__What you have to do__.
Please transcribe the data that follows exactly as given, leaving out every picture.

__Supplied entries__.
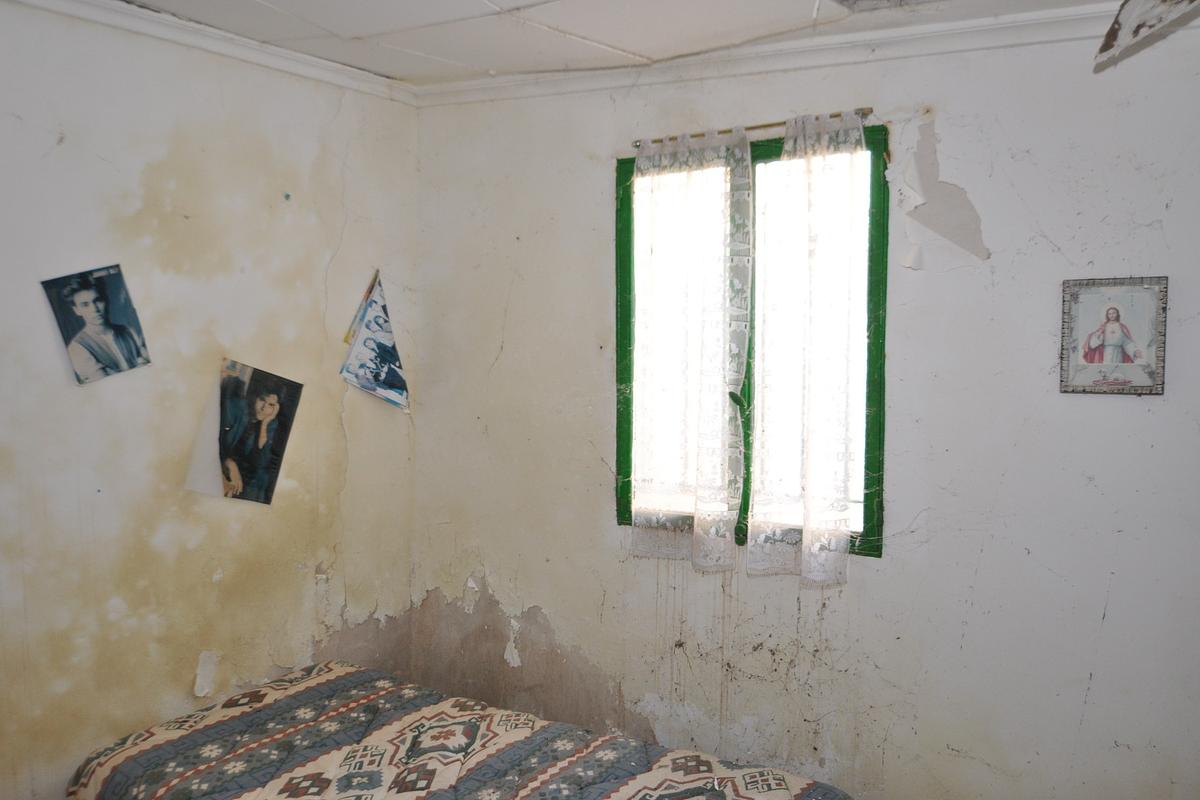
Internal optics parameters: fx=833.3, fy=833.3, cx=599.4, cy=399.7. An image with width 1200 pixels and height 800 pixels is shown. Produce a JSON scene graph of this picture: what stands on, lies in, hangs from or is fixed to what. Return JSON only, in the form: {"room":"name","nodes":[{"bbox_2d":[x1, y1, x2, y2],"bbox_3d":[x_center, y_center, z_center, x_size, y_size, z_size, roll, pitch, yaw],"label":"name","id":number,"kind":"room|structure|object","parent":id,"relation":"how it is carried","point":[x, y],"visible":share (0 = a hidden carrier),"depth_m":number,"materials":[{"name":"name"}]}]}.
{"room":"bedroom","nodes":[
{"label":"bedroom","id":0,"kind":"room"},
{"bbox_2d":[0,1,420,797],"bbox_3d":[-1.607,0.185,2.113,0.167,2.606,3.280,2,4,31],"label":"left wall","id":1,"kind":"structure","parent":0,"point":[151,551],"depth_m":2.51,"materials":[{"name":"beige paint"}]},
{"bbox_2d":[40,263,151,386],"bbox_3d":[-1.390,-0.209,2.320,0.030,0.307,0.226,2,4,31],"label":"poster","id":2,"kind":"object","parent":1,"relation":"attached to","point":[71,327],"visible":0.98,"depth_m":2.31,"materials":[{"name":"blue paper"}]},
{"bbox_2d":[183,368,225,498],"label":"paper sheet","id":3,"kind":"object","parent":1,"relation":"attached to","point":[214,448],"visible":0.63,"depth_m":2.58,"materials":[{"name":"white paper"}]},
{"bbox_2d":[1,0,415,105],"bbox_3d":[-1.435,-1.057,2.042,0.067,0.071,2.597,2,4,31],"label":"crown molding","id":4,"kind":"structure","parent":1,"relation":"attached to","point":[250,45],"depth_m":2.52,"materials":[{"name":"white paint"}]},
{"bbox_2d":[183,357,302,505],"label":"poster","id":5,"kind":"object","parent":1,"relation":"attached to","point":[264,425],"visible":0.98,"depth_m":2.66,"materials":[{"name":"paper"}]},
{"bbox_2d":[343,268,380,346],"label":"paper","id":6,"kind":"object","parent":1,"relation":"attached to","point":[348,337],"visible":0.82,"depth_m":3.07,"materials":[{"name":"paper"}]},
{"bbox_2d":[340,270,409,412],"bbox_3d":[-0.839,-0.216,3.119,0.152,0.533,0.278,2,4,31],"label":"poster","id":7,"kind":"object","parent":1,"relation":"attached to","point":[369,325],"visible":0.98,"depth_m":3.10,"materials":[{"name":"blue paper"}]},
{"bbox_2d":[97,0,1143,84],"bbox_3d":[-0.096,-1.047,1.314,3.418,0.116,3.198,2,4,31],"label":"ceiling","id":8,"kind":"structure","parent":0,"point":[452,54],"depth_m":2.36,"materials":[{"name":"white paint"}]},
{"bbox_2d":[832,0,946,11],"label":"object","id":9,"kind":"object","parent":8,"relation":"in","point":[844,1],"visible":0.98,"depth_m":2.12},
{"bbox_2d":[1095,0,1199,66],"bbox_3d":[1.235,-0.852,1.666,0.365,0.283,0.440,-2,4,-31],"label":"lampshade","id":10,"kind":"object","parent":8,"relation":"hanging from","point":[1130,19],"visible":0.99,"depth_m":1.77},
{"bbox_2d":[410,15,1199,797],"bbox_3d":[0.628,0.175,2.693,3.249,2.606,0.166,2,4,31],"label":"back wall","id":11,"kind":"structure","parent":0,"point":[940,122],"depth_m":2.46,"materials":[{"name":"paint"}]},
{"bbox_2d":[615,124,886,559],"bbox_3d":[0.480,-0.154,2.748,0.906,1.371,0.126,2,4,31],"label":"window","id":12,"kind":"structure","parent":11,"relation":"in","point":[879,344],"depth_m":2.66,"materials":[{"name":"green"}]},
{"bbox_2d":[631,108,873,146],"bbox_3d":[0.484,-0.863,2.660,0.833,0.031,0.055,2,4,31],"label":"curtain rod","id":13,"kind":"object","parent":11,"relation":"attached to","point":[769,124],"visible":0.64,"depth_m":2.62,"materials":[{"name":"gold metal"}]},
{"bbox_2d":[632,124,753,569],"bbox_3d":[0.285,-0.163,2.695,0.454,1.377,0.090,2,4,31],"label":"lace curtain","id":14,"kind":"object","parent":13,"relation":"hanging from","point":[698,476],"visible":0.97,"depth_m":2.68,"materials":[{"name":"white fabric"}]},
{"bbox_2d":[749,109,869,584],"bbox_3d":[0.626,-0.150,2.508,0.386,1.363,0.102,2,4,31],"label":"right curtain","id":15,"kind":"object","parent":13,"relation":"hanging from","point":[809,497],"visible":0.96,"depth_m":2.50,"materials":[{"name":"white fabric"}]},
{"bbox_2d":[417,0,1145,107],"bbox_3d":[0.679,-1.030,2.466,2.782,0.076,0.083,2,4,31],"label":"crown molding","id":16,"kind":"structure","parent":11,"relation":"attached to","point":[785,45],"depth_m":2.47,"materials":[{"name":"white paint"}]},
{"bbox_2d":[1059,276,1168,395],"bbox_3d":[1.342,-0.167,2.181,0.239,0.308,0.022,2,4,31],"label":"framed picture","id":17,"kind":"object","parent":11,"relation":"attached to","point":[1100,360],"visible":0.99,"depth_m":2.18},
{"label":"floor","id":18,"kind":"structure","parent":0,"visible":0},
{"bbox_2d":[66,660,855,799],"bbox_3d":[-0.339,1.146,1.940,1.966,0.482,1.311,2,4,31],"label":"bed","id":19,"kind":"object","parent":18,"relation":"on","point":[275,705],"visible":1,"depth_m":2.18,"materials":[{"name":"fabric"}]}
]}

__Written response__.
Internal optics parameters: fx=833.3, fy=833.3, cx=599.4, cy=399.7. An image with width 1200 pixels and height 800 pixels is shown. Produce a JSON scene graph of this picture: what stands on, lies in, hangs from or is fixed to what. Return JSON only, in the form: {"room":"name","nodes":[{"bbox_2d":[x1, y1, x2, y2],"bbox_3d":[x_center, y_center, z_center, x_size, y_size, z_size, roll, pitch, yaw],"label":"name","id":number,"kind":"room|structure|object","parent":id,"relation":"how it is carried","point":[x, y],"visible":share (0 = a hidden carrier),"depth_m":number,"materials":[{"name":"name"}]}]}.
{"room":"bedroom","nodes":[
{"label":"bedroom","id":0,"kind":"room"},
{"bbox_2d":[0,1,420,797],"bbox_3d":[-1.607,0.185,2.113,0.167,2.606,3.280,2,4,31],"label":"left wall","id":1,"kind":"structure","parent":0,"point":[151,551],"depth_m":2.51,"materials":[{"name":"beige paint"}]},
{"bbox_2d":[40,263,151,386],"bbox_3d":[-1.390,-0.209,2.320,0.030,0.307,0.226,2,4,31],"label":"poster","id":2,"kind":"object","parent":1,"relation":"attached to","point":[71,327],"visible":0.98,"depth_m":2.31,"materials":[{"name":"blue paper"}]},
{"bbox_2d":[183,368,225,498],"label":"paper sheet","id":3,"kind":"object","parent":1,"relation":"attached to","point":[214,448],"visible":0.63,"depth_m":2.58,"materials":[{"name":"white paper"}]},
{"bbox_2d":[1,0,415,105],"bbox_3d":[-1.435,-1.057,2.042,0.067,0.071,2.597,2,4,31],"label":"crown molding","id":4,"kind":"structure","parent":1,"relation":"attached to","point":[250,45],"depth_m":2.52,"materials":[{"name":"white paint"}]},
{"bbox_2d":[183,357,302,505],"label":"poster","id":5,"kind":"object","parent":1,"relation":"attached to","point":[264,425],"visible":0.98,"depth_m":2.66,"materials":[{"name":"paper"}]},
{"bbox_2d":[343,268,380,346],"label":"paper","id":6,"kind":"object","parent":1,"relation":"attached to","point":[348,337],"visible":0.82,"depth_m":3.07,"materials":[{"name":"paper"}]},
{"bbox_2d":[340,270,409,412],"bbox_3d":[-0.839,-0.216,3.119,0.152,0.533,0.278,2,4,31],"label":"poster","id":7,"kind":"object","parent":1,"relation":"attached to","point":[369,325],"visible":0.98,"depth_m":3.10,"materials":[{"name":"blue paper"}]},
{"bbox_2d":[97,0,1143,84],"bbox_3d":[-0.096,-1.047,1.314,3.418,0.116,3.198,2,4,31],"label":"ceiling","id":8,"kind":"structure","parent":0,"point":[452,54],"depth_m":2.36,"materials":[{"name":"white paint"}]},
{"bbox_2d":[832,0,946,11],"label":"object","id":9,"kind":"object","parent":8,"relation":"in","point":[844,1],"visible":0.98,"depth_m":2.12},
{"bbox_2d":[1095,0,1199,66],"bbox_3d":[1.235,-0.852,1.666,0.365,0.283,0.440,-2,4,-31],"label":"lampshade","id":10,"kind":"object","parent":8,"relation":"hanging from","point":[1130,19],"visible":0.99,"depth_m":1.77},
{"bbox_2d":[410,15,1199,797],"bbox_3d":[0.628,0.175,2.693,3.249,2.606,0.166,2,4,31],"label":"back wall","id":11,"kind":"structure","parent":0,"point":[940,122],"depth_m":2.46,"materials":[{"name":"paint"}]},
{"bbox_2d":[615,124,886,559],"bbox_3d":[0.480,-0.154,2.748,0.906,1.371,0.126,2,4,31],"label":"window","id":12,"kind":"structure","parent":11,"relation":"in","point":[879,344],"depth_m":2.66,"materials":[{"name":"green"}]},
{"bbox_2d":[631,108,873,146],"bbox_3d":[0.484,-0.863,2.660,0.833,0.031,0.055,2,4,31],"label":"curtain rod","id":13,"kind":"object","parent":11,"relation":"attached to","point":[769,124],"visible":0.64,"depth_m":2.62,"materials":[{"name":"gold metal"}]},
{"bbox_2d":[632,124,753,569],"bbox_3d":[0.285,-0.163,2.695,0.454,1.377,0.090,2,4,31],"label":"lace curtain","id":14,"kind":"object","parent":13,"relation":"hanging from","point":[698,476],"visible":0.97,"depth_m":2.68,"materials":[{"name":"white fabric"}]},
{"bbox_2d":[749,109,869,584],"bbox_3d":[0.626,-0.150,2.508,0.386,1.363,0.102,2,4,31],"label":"right curtain","id":15,"kind":"object","parent":13,"relation":"hanging from","point":[809,497],"visible":0.96,"depth_m":2.50,"materials":[{"name":"white fabric"}]},
{"bbox_2d":[417,0,1145,107],"bbox_3d":[0.679,-1.030,2.466,2.782,0.076,0.083,2,4,31],"label":"crown molding","id":16,"kind":"structure","parent":11,"relation":"attached to","point":[785,45],"depth_m":2.47,"materials":[{"name":"white paint"}]},
{"bbox_2d":[1059,276,1168,395],"bbox_3d":[1.342,-0.167,2.181,0.239,0.308,0.022,2,4,31],"label":"framed picture","id":17,"kind":"object","parent":11,"relation":"attached to","point":[1100,360],"visible":0.99,"depth_m":2.18},
{"label":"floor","id":18,"kind":"structure","parent":0,"visible":0},
{"bbox_2d":[66,660,855,799],"bbox_3d":[-0.339,1.146,1.940,1.966,0.482,1.311,2,4,31],"label":"bed","id":19,"kind":"object","parent":18,"relation":"on","point":[275,705],"visible":1,"depth_m":2.18,"materials":[{"name":"fabric"}]}
]}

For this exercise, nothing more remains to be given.